Photo: Ruth Gonzalez Llamas/World Bank

STORY HIGHLIGHTS
  • Thousands of rural families receive investment funds for production.
  • With technical advice, they learn to plan their crops and earn more.
  • By the end of 2012, another 5,000 rural families are expected to improve their production.

Librada González carefully places her garden products in two large baskets to carry them to the municipal market in Caaguazú, 20 km from her farm in Cantera Boca, a community in eastern Paraguay.

She has to walk a kilometer and wait for a bus that drops her close to the market.  The trip is tiring but she returns satisfied with her sales: about US$20 per week. "We can buy some food and school supplies," says.

Librada's family is one of the 3,000 that are benefitting from a production investment fund of the Sustainable Rural Development Project (Proders in spanish) of the Ministry of Agriculture (MAG) with technical and financial support from the World Bank.

The project is implemented in San Pedro and Caaguazú Departments and is aimed to small farmers with less than 20 hectares of land -there is an average of 5 hectares per farmer- in 61 watersheds of rural communities and 73 indigenous communities.
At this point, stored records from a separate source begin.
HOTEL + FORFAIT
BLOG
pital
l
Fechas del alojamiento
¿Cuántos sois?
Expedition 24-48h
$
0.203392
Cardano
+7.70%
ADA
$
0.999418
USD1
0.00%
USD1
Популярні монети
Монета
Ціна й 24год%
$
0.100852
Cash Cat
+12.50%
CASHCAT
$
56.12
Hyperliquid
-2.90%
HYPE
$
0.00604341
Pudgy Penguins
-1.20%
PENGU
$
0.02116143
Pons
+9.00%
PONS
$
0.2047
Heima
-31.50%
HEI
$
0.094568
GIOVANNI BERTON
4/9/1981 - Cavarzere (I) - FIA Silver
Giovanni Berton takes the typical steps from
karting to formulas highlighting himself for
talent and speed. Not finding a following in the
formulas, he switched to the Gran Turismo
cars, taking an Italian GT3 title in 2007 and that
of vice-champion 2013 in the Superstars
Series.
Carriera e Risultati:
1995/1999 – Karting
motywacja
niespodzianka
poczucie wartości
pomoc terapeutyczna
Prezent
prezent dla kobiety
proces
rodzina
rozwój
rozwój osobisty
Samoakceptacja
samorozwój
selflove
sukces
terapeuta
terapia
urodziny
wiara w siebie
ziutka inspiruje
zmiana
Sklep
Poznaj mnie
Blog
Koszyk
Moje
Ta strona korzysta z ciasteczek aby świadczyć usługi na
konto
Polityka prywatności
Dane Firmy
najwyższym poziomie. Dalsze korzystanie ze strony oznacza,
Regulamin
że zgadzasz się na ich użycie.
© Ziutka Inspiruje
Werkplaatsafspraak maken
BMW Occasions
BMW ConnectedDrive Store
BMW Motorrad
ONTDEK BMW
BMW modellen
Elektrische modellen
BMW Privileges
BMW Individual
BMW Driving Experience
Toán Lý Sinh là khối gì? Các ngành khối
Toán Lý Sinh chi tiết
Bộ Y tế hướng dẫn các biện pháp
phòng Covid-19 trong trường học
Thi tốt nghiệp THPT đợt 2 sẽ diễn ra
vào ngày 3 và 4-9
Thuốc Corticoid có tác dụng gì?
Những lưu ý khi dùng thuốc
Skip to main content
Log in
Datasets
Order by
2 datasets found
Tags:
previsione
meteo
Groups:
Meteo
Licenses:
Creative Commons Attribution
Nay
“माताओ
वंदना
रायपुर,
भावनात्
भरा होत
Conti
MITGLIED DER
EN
" The training is very important for us, we are learning how to grow our crops without damaging the earth "

Librada González

Farmer

Training for production and management

The investments are used to buy corn, bean or peanuts seeds (for both family production and consumption), buy small equipment and tools, and to improve infrastructure used in the raising of chickens and pigs.

To have access to the fund, family committees receive advice from a technical team to make a production activity plan that takes into account the market production potential and their income.

Librada is happy with her production planning "we are growing more beans and vegetables because we saw in our plan that it could have good results and sell well," explains.

The use of these accounting tools has made the farmers participate in production cooperatives or in communal boards.

Sustainable production

Another challenge is to guide families to change their current agricultural practices to sustainable strategies that improve natural resource management and reduce rural poverty.

"The training is very important for us, we are learning how to grow our crops without damaging the earth," says Librada.

By the end of 2012, another 5,000 families are expected to participate in the project, which will make a total of 8,000. The final objective is more than 12,000 families growing diversified products in a sustainable way.